Von einem Leck im 1.500 Meter unter den Meeresspiegel gehenden Bohrloch fließen noch immer etwa 20.000 Barrel Öl täglich ins Meer.


„Warum hat die Kommission nicht auf unseren Bericht über die Umwelt-Auswirkungen der Nord-Stream-Pipeline reagiert?“´, fragte sich der SPD-Abgeordnete Jo Leinen, Vorsitzender des Umweltausschusses. „Anscheinend sind Lobbies heutzutage wichtiger sind als die Sorge um die Umwelt“, merkte er an.


Abkehr vom Öl


Für den deutschen CDU-Abgeordneten Peter Liese ist die Katastrophe im Golf von Mexiko „ein weiterer Ansporn dafür, Erdöl hinter uns zu lassen.“ Man solle stattdessen viel mehr in erneuerbare Energien investieren, auch wenn dies schwierig sei.

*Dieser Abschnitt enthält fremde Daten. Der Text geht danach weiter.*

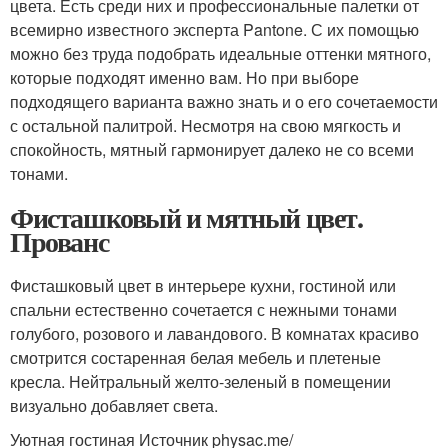
цвета. Есть среди них и профессиональные палетки от
всемирно известного эксперта Pantone. С их помощью
можно без труда подобрать идеальные оттенки мятного,
которые подходят именно вам. Но при выборе
подходящего варианта важно знать и о его сочетаемости
с остальной палитрой. Несмотря на свою мягкость и
спокойность, мятный гармонирует далеко не со всеми
тонами.
Фисташковый и мятный цвет.
Прованс
Фисташковый цвет в интерьере кухни, гостиной или
спальни естественно сочетается с нежными тонами
голубого, розового и лавандового. В комнатах красиво
смотрится состаренная белая мебель и плетеные
кресла. Нейтральный желто-зеленый в помещении
визуально добавляет света.
Уютная гостиная Источник physac.me/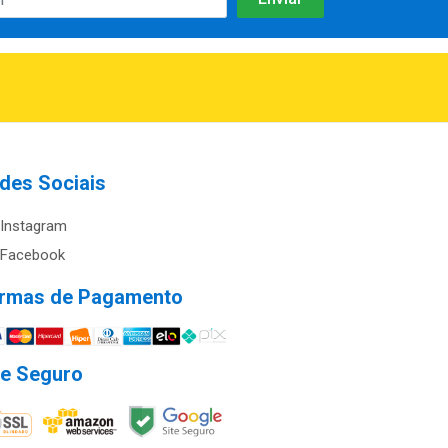
des Sociais
Instagram
Facebook
rmas de Pagamento
te Seguro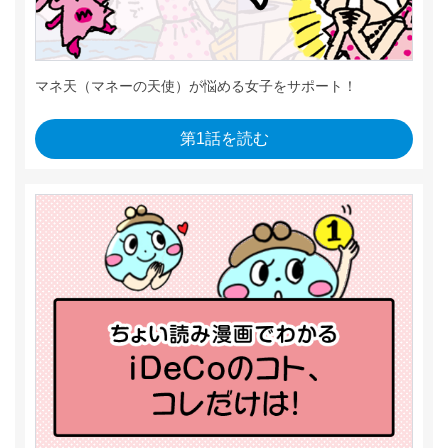
マネ天（マネーの天使）が悩める女子をサポート！
第1話を読む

Auch die französische Europa-Abgeordnete Corinne Lepage (Liberale) ist für eine generelle Abkehr vom Öl. Außerdem, meinte sie, solle man das Lizenzverfahren für Ölplattformen überprüfen.


„Sicherheit hat keinen Vorrang“


Der belgische Grünen-Abgeordnete Bart Staes suchte die Verantwortung bei den Ölfirmen und kritisierte, dass Sicherheit für sie keinen Vorrang habe. Staes schlug vor, das Mandat der Europäischen Agentur für die Sicherheit des Seeverkehrs (EMSA) zu erweitern, sodass sie auch für Ölplattformen zuständig sei.


Ein Vertreter der Kommission teilte den EU-Abgeordneten mit, man habe die EU-Gesetzgebung in diesem Gebiet bereits genauer unter die Lupe genommen. Technische Bedingungen seien hier jedoch weniger extrem, erklärte er, da die durchschnittliche Tiefe von Bohrungen auf offener See in Europa bei nur etwa 100 Metern liege.